On long pages, you need to move around the canvas efficiently — especially while dragging elements from one section to another. Site Designer provides auto-scroll, keyboard navigation, and zoom controls to keep you oriented and productive.

Auto-scroll while dragging

When you are dragging an element (either from the Components panel or repositioning an existing element) and move your cursor near the top or bottom edge of the canvas viewport, the canvas scrolls automatically. This lets you drop an element far from where you started the drag without releasing the mouse.

How the scroll speed works:

  • Moving to within ~80px of a canvas edge starts the auto-scroll at a slow speed.
  • The closer your cursor gets to the edge, the faster the scroll accelerates.
  • Move your cursor back toward the center of the canvas to slow or stop the scroll.
  • Release the mouse to drop the element and stop scrolling immediately.

Scrolling with the mouse

The canvas scrolls like any normal web page:

  • Mouse wheel / trackpad scroll — scroll vertically up and down the canvas.
  • Two-finger swipe on a trackpad — scroll in any direction.
  • Scrollbar — the vertical scrollbar on the right edge of the canvas can be dragged directly for fast navigation on long pages.

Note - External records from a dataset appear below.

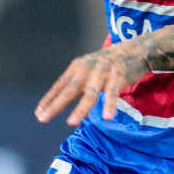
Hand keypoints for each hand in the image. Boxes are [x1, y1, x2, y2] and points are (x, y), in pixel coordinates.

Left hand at [35, 43, 149, 125]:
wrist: (134, 50)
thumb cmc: (107, 65)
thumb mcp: (89, 71)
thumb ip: (79, 88)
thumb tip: (71, 111)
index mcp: (77, 68)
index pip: (59, 86)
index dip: (49, 100)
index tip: (39, 114)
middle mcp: (87, 69)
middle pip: (70, 90)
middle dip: (56, 105)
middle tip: (44, 119)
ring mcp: (102, 72)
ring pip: (90, 94)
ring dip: (80, 109)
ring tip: (71, 123)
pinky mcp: (118, 76)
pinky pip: (113, 94)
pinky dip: (110, 105)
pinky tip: (107, 117)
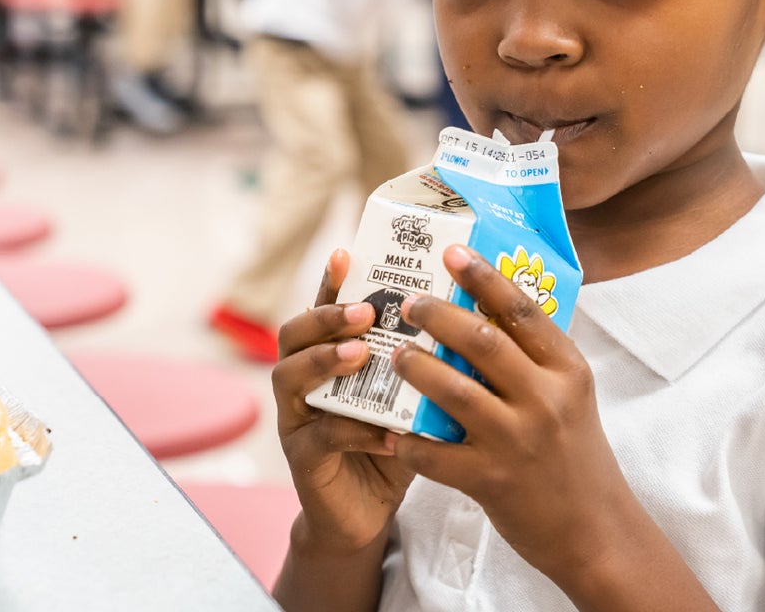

Horizontal scrolling is available when the canvas viewport is narrower than the page content, or when you have zoomed in.

Keyboard navigation

You can navigate the canvas without touching the mouse:

KeyAction
/ Scroll the canvas up or down by a small increment
Page Up Scroll up by one full viewport height
Page Down Scroll down by one full viewport height
Home Jump to the very top of the canvas
End Jump to the very bottom of the canvas

Canvas zoom

Zooming in or out does not change your design — it only changes how large the canvas appears in the workspace. Use zoom to inspect fine details or to see the full page at once.

ActionShortcut
Zoom in⌘+
Zoom out⌘−
Reset to 100%⌘0
Zoom to fit page⌘⇧0

The current zoom percentage is displayed in the bottom-right corner of the canvas. You can also click that percentage to type in a specific zoom level directly.

Zoom is independent of viewport width

The canvas zoom and the viewport-width slider (the slider below the canvas) are two separate controls:

  • Viewport width slider — simulates the browser window width. Changes this affects which responsive breakpoint styles are active and what the page looks like at that screen size.
  • Canvas zoom — scales how the canvas is displayed in your workspace. Has no effect on your design or responsive behavior.

You can zoom in to 200% while still simulating a 375px mobile viewport, for example, to inspect small text at a comfortable size.

If you know which element you want to work on but cannot find it on the canvas, use the Outline pane:

  1. Open the Outline pane (tree icon in the right panel).
  2. Click the row for the element you want.
  3. The canvas scrolls and zooms to bring that element into view, and it becomes selected.

This is the fastest way to jump to any element on a long or complex page.